星の王子さま ブログで読める新訳 XXVII-1
それから、6ねんたった・・・
このはなしは、だれにもしたことがない。ぼくがぶじにもどって、いきてかえったことをみんながよろこんでくれた。かなしかったんだけど「つかれた」とだけいった。
いまは、かなしみもすこしいえてきた。ぜんぶじゃないけど。おうじさまが、じぶんのほしにかえったとおもってる。つぎのあさもどってみたら、おうじさまのからだがみつからなかったから。そんなにおもくはなかったんだろう。よるになれば、ほしのこえをきくのがすきだ。まるで5おくのちいさなベルのようだ。
ひとつだけ、きになっていることがある・・・おうじさまのヒツジにくちわをかいてあげたとき、かわひもをかくのをわすれてしまったんだ。そのままでは、ヒツジにつけることができないだろう。おうじさまのほしはどうなったかとおもう。もしかして、ヒツジはあのはなをたべてしまったのではないか?

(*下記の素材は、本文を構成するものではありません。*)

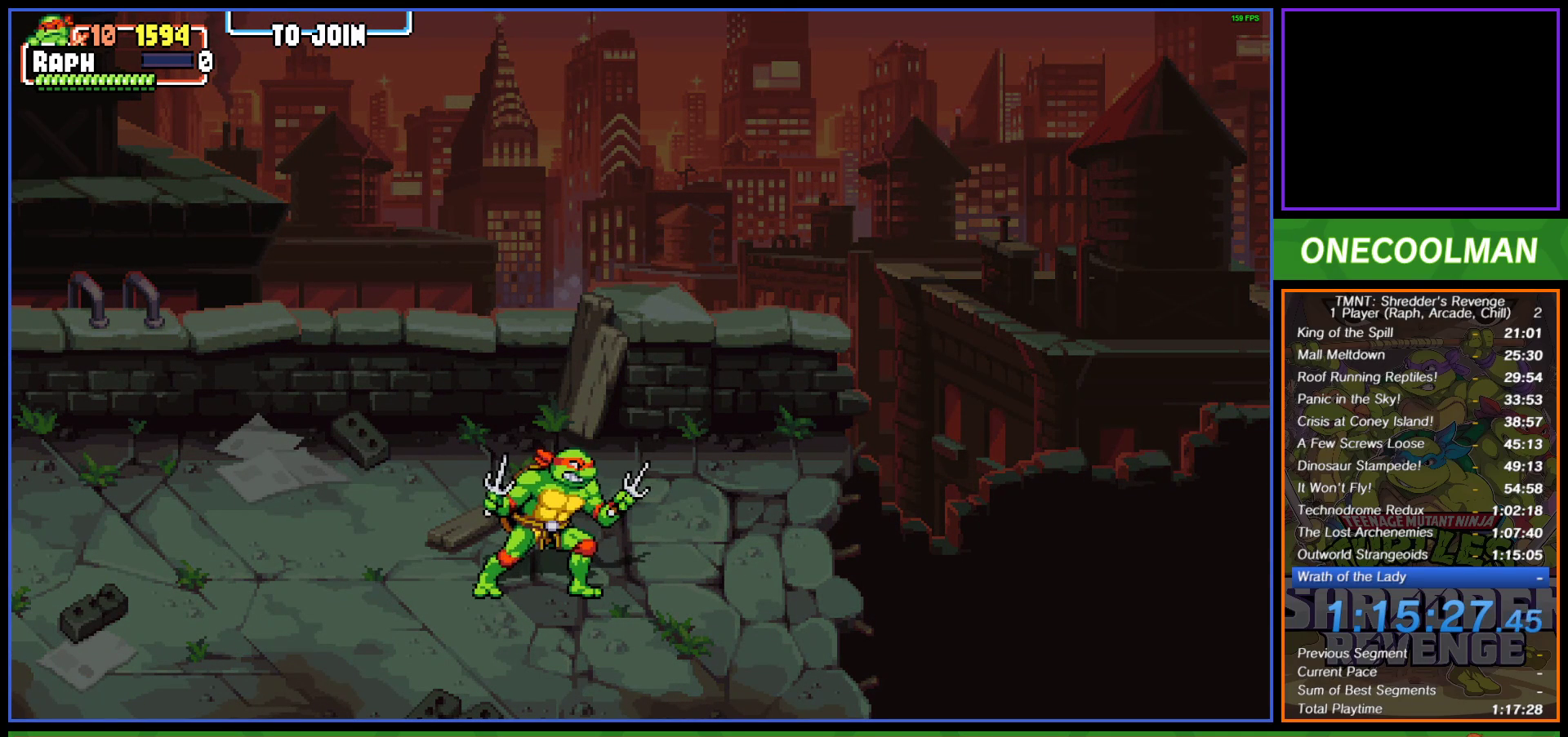
{"buttons": [], "left_stick": "center", "events": [[33, "DPAD_RIGHT", "up"], [100, "DPAD_RIGHT", "down"], [133, "DPAD_RIGHT", "up"]]}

でも、いつもこういいきかせている。「そんなことはぜったにない!おうじさまは、よるにはあのはなに、ガラスのうつわをかぶせて、ヒツジをいつもみているんだ・・・」そうおもうと、うれしくなってくる。ほしのわらいごえぜんぶが、うつくしくきこえる。
でもべつのときには、こうおもう。「だれだってときどき、うっかりすることもある。そしたらとりかえしがつかない!あるばん、ガラスのうつわをかぶせるのをわすれて、ヒツジがこっそりぬけだしてしまったら・・・・」そんなとき、ちいさなベルはなみだのつぶにかわるのだった。
そうおもうと、ほんとふしぎだ。ちいさなおうじさまがすきなみなさんも、ぼくのように、よぞらがまったくちがってみえるとおもう。どこかわからないところで、いちどもみたことがないヒツジが、バラをたべたかしら・・・ときになってくる。
よぞらをみあげて、かんがえてほしい。ヒツジははなをたべただろうかって。そうしたら、なにもかもがちがってくるとおもう。
それがどんなにたいせつなことなのか、おとなはぜったいにわからない。